1/1/08: 99255 (initial inpatient consultation)
1/2/08: 99233 (subsequent inpatient care)
1/3/08: 99233 (subsequent inpatient care)
1/4/08: 99232 (subsequent inpatient care)
1/5/08: 99233 (subsequent inpatient care)
1/6/08: 99232 (subsequent inpatient care)
1/7/08: 99232 (subsequent inpatient care) -- keep in mind, we don't do the discharge here

But this would be fraud under the new rules. Because in Medicare's mind, if you are actively managing the medical conditions which you were consulted for, this is considered a Transfer of Care. And that means the highest level of care you can bill for your first note is? Are you ready? Can you wait for it?

99233 = 2.0 RVU = $100.00 (in my world)

That's right. I almost fell out of my chair. I wouldn't have believed it had my hospital not handsomely paid this consultant service to tell me this.

So instead of billing a 99255 (for $192.00), I get $100 for my 99233. Unless I squeak in prolonged services codes (which would be hard to justify in most cases), that is all Medicare tells us it's worth to start from scratch with a broken patient and fix them.

So how do you preserve the consultation code? You have to document the following:

1. That another provider has requested an advice, opinion, recommendation, suggestion, evaluation, direction or counsel concerning the patient problem or treatment options. (Caveat: the consultant is allowed to initiate treatment during the first consult.)
2. A report with the advice must be sent by the receiving provider to the requesting provider.
3. Make it clear that you are walking away from the patient.

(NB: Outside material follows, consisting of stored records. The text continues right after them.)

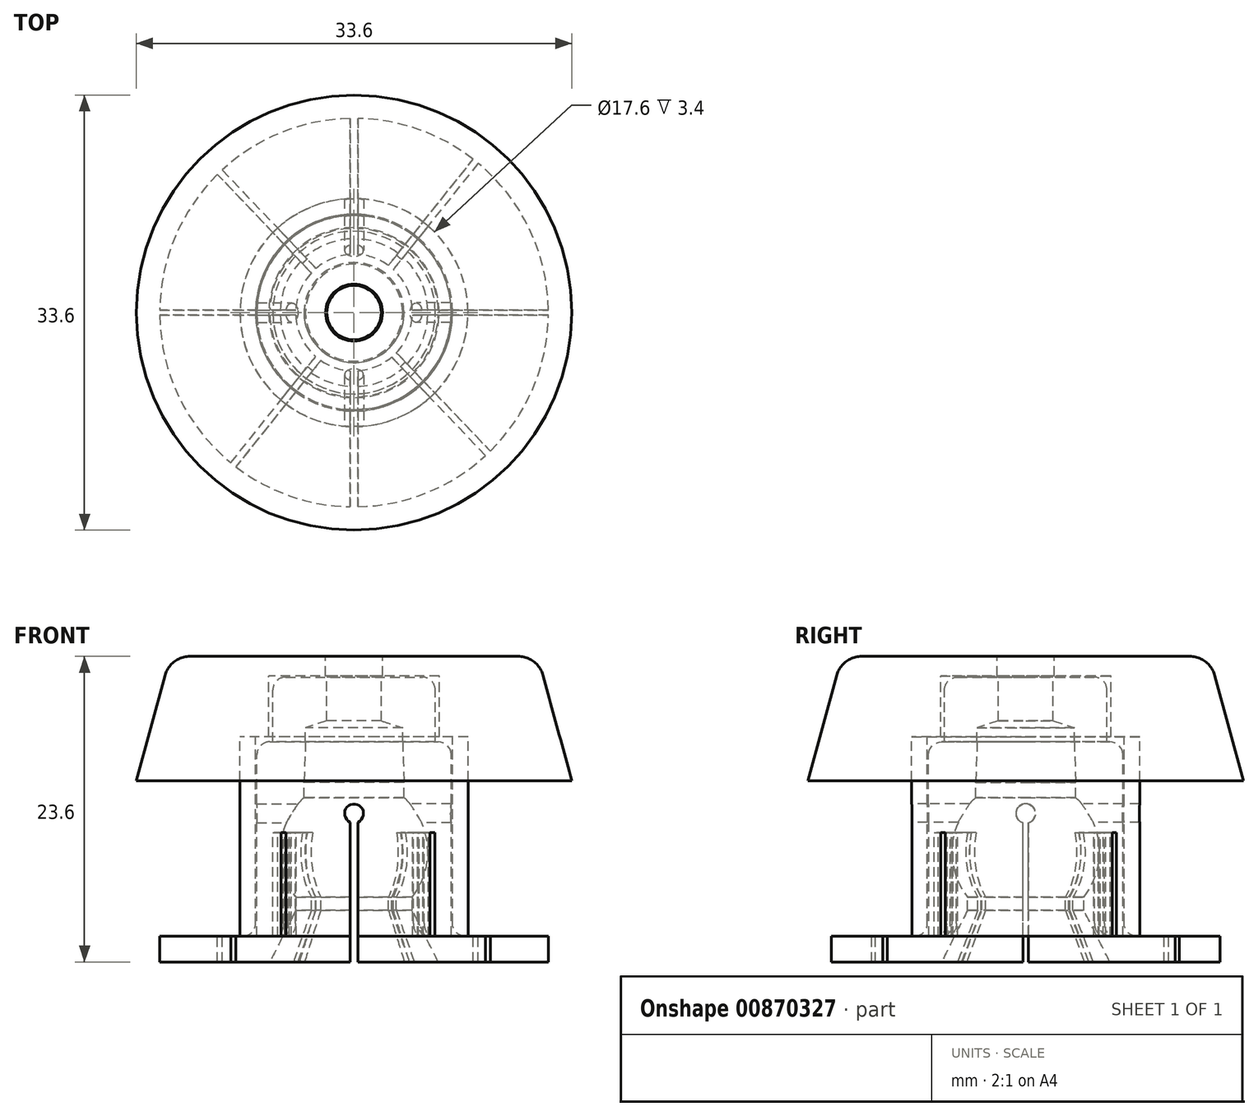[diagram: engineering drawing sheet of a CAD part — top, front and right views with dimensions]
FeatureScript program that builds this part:
annotation { "Feature Type Name" : "Feature", "Feature Type Description" : "" }
export const myFeature = defineFeature(function(context is Context, id is Id, definition is map)
    precondition{}
    {
        {
            var Q0;
            Q0=qCreatedBy(makeId("Front.planeOp"),FACE);
            var sketch = newSketch(context, id + "F0", { "sketchPlane" : qUnion([Q0])});
            skLineSegment(sketch, "E0", {"start": v(0, 27.58) * mm, "end": v(0, -29.4) * mm, "construction": true});
            skLineSegment(sketch, "E1", {"start": v(0, 0) * mm, "end": v(-15, 0) * mm});
            skLineSegment(sketch, "E2", {"start": v(-15, 0) * mm, "end": v(-15, 2) * mm});
            skLineSegment(sketch, "E3", {"start": v(-15, 2) * mm, "end": v(-7.5, 2) * mm});
            skLineSegment(sketch, "E4", {"start": v(-7.5, 2) * mm, "end": v(-7.5, 17) * mm});
            skLineSegment(sketch, "E5", {"start": v(-7.5, 17) * mm, "end": v(-6.27, 17) * mm});
            skLineSegment(sketch, "E6", {"start": v(-3.86, 13.85) * mm, "end": v(-3.86, 12.7) * mm});
            skLineSegment(sketch, "E7", {"start": v(-4.5, 0) * mm, "end": v(-4.5, 5) * mm});
            skArc(sketch, "E8", {"start": v(-3.86, 12.7) * mm, "mid": v(-5.68, 8.97) * mm, "end": v(-4.5, 5) * mm});
            skLineSegment(sketch, "E9", {"start": v(-6.27, 17) * mm, "end": v(-6.27, 22) * mm});
            skLineSegment(sketch, "E10", {"start": v(-6.27, 22) * mm, "end": v(-2.1, 22) * mm});
            skLineSegment(sketch, "E11", {"start": v(-2.1, 22) * mm, "end": v(-2.1, 18.62) * mm});
            skLineSegment(sketch, "E12", {"start": v(-2.1, 18.62) * mm, "end": v(-3.75, 18.09) * mm});
            skLineSegment(sketch, "E13", {"start": v(-3.75, 18.09) * mm, "end": v(-3.75, 17) * mm});
            skLineSegment(sketch, "E14", {"start": v(-3.75, 17) * mm, "end": v(-3.86, 13.85) * mm});
            skSolve(sketch);
        }
        {
            var Q0;
            {var subQ1=sQuery(id+"F0.wireOp",EDGE,"E2");Q0=makeQuery(id+"F0.imprint","IMPRINT",FACE,{"disambiguationData":[TD([[makeQuery(id+"F0.imprint","IMPRINT",EDGE,{"derivedFrom":subQ1}),-1.0]])]});}
            var Q1;
            Q1=sQuery(id+"F0.wireOp",EDGE,"E0");
            revolve(context, id + "F1", {"surfaceOperationType" : NewSurfaceOperationType.NEW, "entities" : qUnion([Q0]), "axis" : qUnion([Q1]), "revolveType" : RevolveType.FULL});
        }
        {
            var Q0;
            Q0=makeQuery(id+"F1.opRevolve","SWEPT_EDGE",EDGE,{"disambiguationData":[OSD([sQuery(id+"F0.wireOp",EDGE,"E1"),sQuery(id+"F0.wireOp",EDGE,"E7")])]});
            chamfer(context, id + "F2", {"entities" : qUnion([Q0]), "chamferType" : ChamferType.TWO_OFFSETS, "width1" : 2 * mm, "oppositeDirection" : false, "width2" : 4 * mm, "tangentPropagation" : true});
        }
        {
            var Q0;
            Q0=qCreatedBy(makeId("Front.planeOp"),FACE);
            var sketch = newSketch(context, id + "F3", { "sketchPlane" : qUnion([Q0])});
            skLineSegment(sketch, "E15.bottom", {"start": v(18.23, -4.17) * mm, "end": v(-16.48, -4.17) * mm});
            skLineSegment(sketch, "E15.top", {"start": v(18.23, 11.5) * mm, "end": v(-16.48, 11.5) * mm});
            skLineSegment(sketch, "E15.left", {"start": v(18.23, -4.17) * mm, "end": v(18.23, 11.5) * mm});
            skLineSegment(sketch, "E15.right", {"start": v(-16.48, -4.17) * mm, "end": v(-16.48, 11.5) * mm});
            skSolve(sketch);
        }
        {
            var Q0;
            Q0=makeQuery(id+"F3.imprint","IMPRINT",FACE,{"disambiguationData":[TD([[makeQuery(id+"F3.imprint","IMPRINT",EDGE,{"derivedFrom":sQuery(id+"F3.wireOp",EDGE,"E15.bottom")}),-1.0]])]});
            extrude(context, id + "F4", {"entities" : qUnion([Q0]), "operationType" : NewBodyOperationType.REMOVE, "depth" : .2 * mm, "offsetDistance" : 25 * mm, "hasSecondDirection" : true, "secondDirectionOppositeDirection" : true, "secondDirectionDepth" : .2 * mm});
        }
        {
            var Q0;
            Q0=makeQuery(id+"F1.opRevolve","SWEPT_EDGE",EDGE,{"disambiguationData":[OSD([sQuery(id+"F0.wireOp",EDGE,"E4"),sQuery(id+"F0.wireOp",EDGE,"E5")])]});
            var Q1;
            Q1=makeQuery(id+"F1.opRevolve","SWEPT_EDGE",EDGE,{"disambiguationData":[OSD([sQuery(id+"F0.wireOp",EDGE,"E9"),sQuery(id+"F0.wireOp",EDGE,"E10")])]});
            fillet(context, id + "F5", {"entities" : qUnion([Q0, Q1]), "radius" : 1 * mm, "tangentPropagation" : true, "allowEdgeOverflow" : false});
        }
        {
            var Q0;
            Q0=qCreatedBy(makeId("Front.planeOp"),FACE);
            var sketch = newSketch(context, id + "F6", { "sketchPlane" : qUnion([Q0])});
            skLineSegment(sketch, "E16", {"start": v(-16.8, 14) * mm, "end": v(-8.8, 14) * mm});
            skLineSegment(sketch, "E17", {"start": v(-8.8, 14) * mm, "end": v(-8.8, 17.4) * mm});
            skLineSegment(sketch, "E18", {"start": v(-8.8, 17.4) * mm, "end": v(-6.57, 17.4) * mm});
            skLineSegment(sketch, "E19", {"start": v(-6.57, 17.4) * mm, "end": v(-6.57, 22.1) * mm});
            skLineSegment(sketch, "E20", {"start": v(-6.57, 22.1) * mm, "end": v(-2.2, 22.1) * mm});
            skLineSegment(sketch, "E21", {"start": v(-2.2, 22.1) * mm, "end": v(-2.2, 23.6) * mm});
            skLineSegment(sketch, "E22", {"start": v(-2.2, 23.6) * mm, "end": v(-14.2, 23.6) * mm});
            skLineSegment(sketch, "E23", {"start": v(-14.2, 23.6) * mm, "end": v(-16.8, 14) * mm});
            skLineSegment(sketch, "E24", {"start": v(-7.6, -1.8) * mm, "end": v(-7.6, 13.18) * mm, "construction": true});
            skLineSegment(sketch, "E25", {"start": v(-7.6, 2.02) * mm, "end": v(-7.6, 17.4) * mm});
            skPoint(sketch, "E25.endSnap0", {"position": v(-7.69, 17.4) * mm});
            skLineSegment(sketch, "E26", {"start": v(-7.6, 17.4) * mm, "end": v(-8.8, 17.4) * mm});
            skLineSegment(sketch, "E27", {"start": v(-8.8, 17.4) * mm, "end": v(-8.8, 1.98) * mm});
            skLineSegment(sketch, "E28", {"start": v(-8.8, 1.98) * mm, "end": v(-7.6, 2.02) * mm});
            skSolve(sketch);
        }
        {
            var Q0;
            Q0=makeQuery(id+"F6.imprint","IMPRINT",FACE,{"disambiguationData":[TD([[makeQuery(id+"F6.imprint","IMPRINT",EDGE,{"derivedFrom":sQuery(id+"F6.wireOp",EDGE,"E16")}),1.0]])]});
            var Q1;
            {var subQ0=sQuery(id+"F6.wireOp",EDGE,"E18");Q1=makeQuery(id+"F6.imprint","IMPRINT",FACE,{"disambiguationData":[TD([[makeQuery(id+"F6.imprint","IMPRINT",EDGE,{"derivedFrom":subQ0}),1.0]])]});}
            var Q2;
            {var subQ1=sQuery(id+"F6.wireOp",EDGE,"E17");Q2=makeQuery(id+"F6.imprint","IMPRINT",FACE,{"disambiguationData":[TD([[makeQuery(id+"F6.imprint","IMPRINT",EDGE,{"derivedFrom":subQ1}),-1.0]])]});}
            var Q3;
            Q3=makeQuery(id+"F6.imprint","IMPRINT",FACE,{"disambiguationData":[TD([[makeQuery(id+"F6.imprint","IMPRINT",EDGE,{"derivedFrom":sQuery(id+"F6.wireOp",EDGE,"E25")}),1.0]])]});
            var Q4;
            Q4=sQuery(id+"F0.wireOp",EDGE,"E0");
            revolve(context, id + "F7", {"surfaceOperationType" : NewSurfaceOperationType.NEW, "entities" : qUnion([Q0, Q1, Q2, Q3]), "axis" : qUnion([Q4]), "revolveType" : RevolveType.FULL});
        }
        {
            var Q0;
            Q0=makeQuery(id+"F7.opRevolve","SWEPT_EDGE",EDGE,{"disambiguationData":[OSD([sQuery(id+"F6.wireOp",EDGE,"E22"),sQuery(id+"F6.wireOp",EDGE,"E23")])]});
            fillet(context, id + "F8", {"entities" : qUnion([Q0]), "radius" : 2 * mm, "tangentPropagation" : true, "allowEdgeOverflow" : false});
        }
        {
            var Q0;
            Q0=qCreatedBy(makeId("Right.planeOp"),FACE);
            var sketch = newSketch(context, id + "F9", { "sketchPlane" : qUnion([Q0])});
            skPoint(sketch, "E29", {"position": v(0, 11.47) * mm});
            skSolve(sketch);
        }
        {
            var Q0;
            Q0=sQuery(id+"F9.wireOp",VERTEX,"E29");
            var Q1;
            Q1=makeQuery(id+"F1.opRevolve","SWEPT_BODY",BODY,{"disambiguationData":[OSD([sQuery(id+"F0.wireOp",EDGE,"E1"),sQuery(id+"F0.wireOp",EDGE,"E2"),sQuery(id+"F0.wireOp",EDGE,"E3"),sQuery(id+"F0.wireOp",EDGE,"E4"),sQuery(id+"F0.wireOp",EDGE,"E5"),sQuery(id+"F0.wireOp",EDGE,"E6"),sQuery(id+"F0.wireOp",EDGE,"E7"),sQuery(id+"F0.wireOp",EDGE,"E8"),sQuery(id+"F0.wireOp",EDGE,"E9"),sQuery(id+"F0.wireOp",EDGE,"E10"),sQuery(id+"F0.wireOp",EDGE,"E11"),sQuery(id+"F0.wireOp",EDGE,"E12"),sQuery(id+"F0.wireOp",EDGE,"E13"),sQuery(id+"F0.wireOp",EDGE,"E14")])]});
            hole(context, id + "F10", {"style" : HoleStyle.SIMPLE, "endStyle" : HoleEndStyle.THROUGH, "holeDiameter" : 1.5 * mm, "majorDiameter" : 5 * mm, "isTappedThrough" : true, "tappedDepth" : 12 * mm, "tapClearance" : 3, "locations" : qUnion([Q0]), "scope" : qUnion([Q1])});
        }
        {
            var Q0;
            Q0=sQuery(id+"F9.wireOp",VERTEX,"E29");
            var Q1;
            Q1=makeQuery(id+"F1.opRevolve","SWEPT_BODY",BODY,{"disambiguationData":[OSD([sQuery(id+"F0.wireOp",EDGE,"E1"),sQuery(id+"F0.wireOp",EDGE,"E2"),sQuery(id+"F0.wireOp",EDGE,"E3"),sQuery(id+"F0.wireOp",EDGE,"E4"),sQuery(id+"F0.wireOp",EDGE,"E5"),sQuery(id+"F0.wireOp",EDGE,"E6"),sQuery(id+"F0.wireOp",EDGE,"E7"),sQuery(id+"F0.wireOp",EDGE,"E8"),sQuery(id+"F0.wireOp",EDGE,"E9"),sQuery(id+"F0.wireOp",EDGE,"E10"),sQuery(id+"F0.wireOp",EDGE,"E11"),sQuery(id+"F0.wireOp",EDGE,"E12"),sQuery(id+"F0.wireOp",EDGE,"E13"),sQuery(id+"F0.wireOp",EDGE,"E14")])]});
            hole(context, id + "F11", {"style" : HoleStyle.SIMPLE, "endStyle" : HoleEndStyle.THROUGH, "oppositeDirection" : true, "holeDiameter" : 1.5 * mm, "majorDiameter" : 5 * mm, "isTappedThrough" : true, "tappedDepth" : 12 * mm, "tapClearance" : 3, "locations" : qUnion([Q0]), "scope" : qUnion([Q1])});
        }
        {
            var Q0;
            Q0=qCreatedBy(makeId("Right.planeOp"),FACE);
            var sketch = newSketch(context, id + "F12", { "sketchPlane" : qUnion([Q0])});
            skLineSegment(sketch, "E30.bottom", {"start": v(22.15, 11.5) * mm, "end": v(-24.54, 11.5) * mm});
            skLineSegment(sketch, "E30.top", {"start": v(22.15, -10.49) * mm, "end": v(-24.54, -10.49) * mm});
            skLineSegment(sketch, "E30.left", {"start": v(22.15, 11.5) * mm, "end": v(22.15, -10.49) * mm});
            skLineSegment(sketch, "E30.right", {"start": v(-24.54, 11.5) * mm, "end": v(-24.54, -10.49) * mm});
            skSolve(sketch);
        }
        {
            var Q0;
            Q0=makeQuery(id+"F12.imprint","IMPRINT",FACE,{"disambiguationData":[TD([[makeQuery(id+"F12.imprint","IMPRINT",EDGE,{"derivedFrom":sQuery(id+"F12.wireOp",EDGE,"E30.bottom")}),1.0]])]});
            extrude(context, id + "F13", {"entities" : qUnion([Q0]), "operationType" : NewBodyOperationType.REMOVE, "depth" : .3 * mm, "offsetDistance" : 25 * mm, "hasSecondDirection" : true, "secondDirectionOppositeDirection" : true, "secondDirectionDepth" : .3 * mm});
        }
        {
            var Q0;
            Q0=makeQuery(id+"F7.opRevolve","SWEPT_EDGE",EDGE,{"disambiguationData":[OSD([sQuery(id+"F6.wireOp",EDGE,"E25"),sQuery(id+"F6.wireOp",EDGE,"E28")])]});
            fillet(context, id + "F14", {"entities" : qUnion([Q0]), "radius" : 1 * mm, "tangentPropagation" : true, "allowEdgeOverflow" : false});
        }
        {
            var Q0;
            Q0=qCreatedBy(makeId("Front.planeOp"),FACE);
            var sketch = newSketch(context, id + "F15", { "sketchPlane" : qUnion([Q0])});
            skCircle(sketch, "E31", {"center": v(0, 11.46) * mm, "radius": 0.73 * mm});
            skSolve(sketch);
        }
        {
            var Q0;
            Q0=makeQuery(id+"F15.imprint","IMPRINT",FACE,{"disambiguationData":[TD([[makeQuery(id+"F15.imprint","IMPRINT",EDGE,{"derivedFrom":sQuery(id+"F15.wireOp",EDGE,"E31")}),1.0]])]});
            extrude(context, id + "F16", {"entities" : qUnion([Q0]), "operationType" : NewBodyOperationType.REMOVE, "oppositeDirection" : true, "depth" : 25 * mm, "offsetDistance" : 25 * mm, "hasSecondDirection" : true, "secondDirectionOppositeDirection" : false, "secondDirectionDepth" : 25 * mm});
        }
        {
            var Q0;
            {var subQ1=sQuery(id+"F0.wireOp",EDGE,"E1");var subQ3=makeQuery(id+"F4.opExtrude","CAP_FACE",FACE,{"disambiguationData":[OSD([sQuery(id+"F3.wireOp",EDGE,"E15.bottom"),sQuery(id+"F3.wireOp",EDGE,"E15.top"),sQuery(id+"F3.wireOp",EDGE,"E15.left"),sQuery(id+"F3.wireOp",EDGE,"E15.right")])],"isStart":false});Q0=makeQuery(id+"F13.boolean.opBoolean","SPLIT",FACE,{"disambiguationData":[TD([makeQuery(id+"F4.boolean.opBoolean","COPY",FACE,{"disambiguationData":[OD(1.0)],"derivedFrom":subQ3})])],"derivedFrom":makeQuery(id+"F4.boolean.opBoolean","SPLIT",FACE,{"disambiguationData":[TD([subQ3])],"derivedFrom":makeQuery(id+"F1.opRevolve","SWEPT_FACE",FACE,{"disambiguationData":[OSD([subQ1])]})})});}
            var sketch = newSketch(context, id + "F17", { "sketchPlane" : qUnion([Q0])});
            skLineSegment(sketch, "E32", {"start": v(10.76, 11.69) * mm, "end": v(-23.73, -24.51) * mm});
            skLineSegment(sketch, "E33", {"start": v(-23.73, -24.51) * mm, "end": v(-23.36, -24.86) * mm});
            skLineSegment(sketch, "E34", {"start": v(-23.36, -24.86) * mm, "end": v(11.21, 11.43) * mm});
            skLineSegment(sketch, "E35", {"start": v(11.21, 11.43) * mm, "end": v(10.76, 11.69) * mm});
            skLineSegment(sketch, "E36", {"start": v(-11.41, 14.77) * mm, "end": v(-11.78, 14.43) * mm});
            skLineSegment(sketch, "E37", {"start": v(-11.78, 14.43) * mm, "end": v(9.68, -12.45) * mm});
            skLineSegment(sketch, "E38", {"start": v(9.68, -12.45) * mm, "end": v(10.03, -12.09) * mm});
            skLineSegment(sketch, "E39", {"start": v(10.03, -12.09) * mm, "end": v(-11.41, 14.77) * mm});
            skSolve(sketch);
        }
        {
            var Q0;
            {var subQ5=sQuery(id+"F17.wireOp",EDGE,"E36");Q0=makeQuery(id+"F17.imprint","IMPRINT",FACE,{"disambiguationData":[TD([[makeQuery(id+"F17.imprint","IMPRINT",EDGE,{"derivedFrom":subQ5}),1.0]])]});}
            var Q1;
            {var subQ0=sQuery(id+"F17.wireOp",EDGE,"E33");Q1=makeQuery(id+"F17.imprint","IMPRINT",FACE,{"disambiguationData":[TD([[makeQuery(id+"F17.imprint","IMPRINT",EDGE,{"derivedFrom":subQ0}),1.0]])]});}
            var Q2;
            {var subQ5=sQuery(id+"F17.wireOp",EDGE,"E38");Q2=makeQuery(id+"F17.imprint","IMPRINT",FACE,{"disambiguationData":[TD([[makeQuery(id+"F17.imprint","IMPRINT",EDGE,{"derivedFrom":subQ5}),1.0]])]});}
            var Q3;
            {var subQ0=sQuery(id+"F17.wireOp",EDGE,"E39");var subQ1=sQuery(id+"F17.wireOp",EDGE,"E32");var subQ2=makeQuery(id+"F17.imprint","INTERSECT",VERTEX,{"derivedFrom":[subQ1,subQ0]});Q3=makeQuery(id+"F17.imprint","IMPRINT",FACE,{"disambiguationData":[TD([[makeQuery(id+"F17.imprint","IMPRINT",EDGE,{"disambiguationData":[TD([[subQ2,1.0]])],"derivedFrom":subQ0}),-1.0]])]});}
            var Q4;
            {var subQ0=sQuery(id+"F17.wireOp",EDGE,"E32");var subQ1=sQuery(id+"F0.wireOp",EDGE,"E1");var subQ3=makeQuery(id+"F4.opExtrude","CAP_FACE",FACE,{"disambiguationData":[OSD([sQuery(id+"F3.wireOp",EDGE,"E15.bottom"),sQuery(id+"F3.wireOp",EDGE,"E15.top"),sQuery(id+"F3.wireOp",EDGE,"E15.left"),sQuery(id+"F3.wireOp",EDGE,"E15.right")])],"isStart":false});var subQ4=makeQuery(id+"F4.boolean.opBoolean","COPY",FACE,{"disambiguationData":[OD(1.0)],"derivedFrom":subQ3});var subQ6=sQuery(id+"F0.wireOp",EDGE,"E2");var subQ8=makeQuery(id+"F13.boolean.opBoolean","SPLIT",EDGE,{"disambiguationData":[TD([subQ4])],"derivedFrom":makeQuery(id+"F4.boolean.opBoolean","SPLIT",EDGE,{"disambiguationData":[TD([subQ3])],"derivedFrom":makeQuery(id+"F1.opRevolve","SWEPT_EDGE",EDGE,{"disambiguationData":[OSD([subQ1,subQ6])]})})});var subQ9=makeQuery(id+"F17.imprint","INTERSECT",VERTEX,{"derivedFrom":[subQ8,subQ0]});Q4=makeQuery(id+"F17.imprint","IMPRINT",FACE,{"disambiguationData":[TD([[makeQuery(id+"F17.imprint","IMPRINT",EDGE,{"disambiguationData":[TD([[subQ9,-1.0]])],"derivedFrom":subQ0}),1.0]])]});}
            extrude(context, id + "F18", {"entities" : qUnion([Q0, Q1, Q2, Q3, Q4]), "operationType" : NewBodyOperationType.REMOVE, "oppositeDirection" : true, "depth" : 10 * mm, "offsetDistance" : 25 * mm});
        }
    });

The premise here (and it's not entirely without merit) is that the physicians requesting your opinion should be able to handle the diabetes, the hypertension, the pre-renal azotemia, as long as we give them a small refresher course in the form of a consult. They did, after all, go to medical school as well. Some of them are even Board Certified in Internal Medicine.

So what is this going to mean? I suspect there will be more snipping between internist and subspecialists. Now, these rules also apply to the subspecialist. But really... who cares about the difference between a daily note and a consult when you're performing your interventional cardiac cath? Or endoscopy? It's but a piss in the wind for those guys. But for some internists (thankfully not our hospitalist group), it's lifeblood. And suddenly the $100 dollars you lost by reclassification of your note as a "Transfer of Care" adds up.

I suspected that Medicare would focus some sniperfire on hospitalists before long. I just didn't think it was going to happen with such alacrity.